Re: [pcre-dev] Getting crash when searching binary data with…

Top Page
Delete this message
Author: Thomas Tempelmann
Date:  
To: Philip Hazel
CC: pcre-dev
Subject: Re: [pcre-dev] Getting crash when searching binary data with case-insensitive option
Hi Philip,

> This is just a quick reply (sorry, out of time to reply in detail). You are indeed not doing this quite right. Search the PCRE2 documents for                                                                 
>   PCRE2_MATCH_INVALID_UTF                                         

>
> This option forces PCRE2_UTF and also enables support for matching by pcre2_match() in subject strings that contain invalid UTF sequences.

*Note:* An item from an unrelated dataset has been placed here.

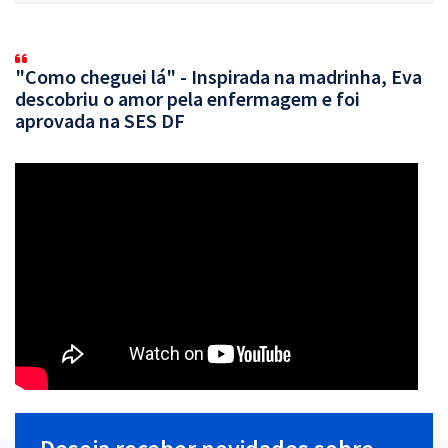
"Como cheguei lá" - Inspirada na madrinha, Eva
descobriu o amor pela enfermagem e foi
aprovada na SES DF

This doesn't seem to work for me, though:

When I add PCRE2_MATCH_INVALID_UTF to the options for pcre2_compile(), the crash goes away but I won't find the pattern in my sample binary file; it is found in a plain text file, though.

OTOH, if I remove both PCRE2_MATCH_INVALID_UTF and PCRE2_UTF from the options, then I get no crash and successfully find the pattern in my sample binary file (not the locate db).

The binary file is a macOS library file (CoreFoundation), and the pattern is a plain ASCII name (all letters) that appears as a symbol in it. It's part of the symbol table, where lots of plain ASCII names are separated by single 00 bytes. Nothing of that is invalid UTF, and even if PCRE2 would consider a 00-byte invalid, it should restart at the next byte, which is eventually the first byte of the pattern to find. So I don't see why this wouldn't work with the PCRE2_MATCH_INVALID_UTF option.

The explanation for PCRE2_MATCH_INVALID_UTF in the docs (pcre2unicode.html) makes sense to me in the way how it deals with invalid UTF sequences in the binary data. So, ideally, I'd like to follow your suggestion, but it would mean that the search for plain ASCII text in my sample binary file would fail, and that's not great.

Also, when I keep doing this without PCRE2_MATCH_INVALID_UTF and PCRE2_UTF, will I still run the risk of getting crashes and related issues? So far, I seem to get the crashes only if I use PCRE2_UTF. I understand that I won't be able to find non-ASCII UTF text, then.

When I run this cmd, it finds the pattern inside the binary file:

pcre2grep -al 'NSURLVolumeNameKey' CoreFoundation

So, if that works, what do I wrong, then? Or is pcre2grep not using the PCRE2_UTF option?

Thomas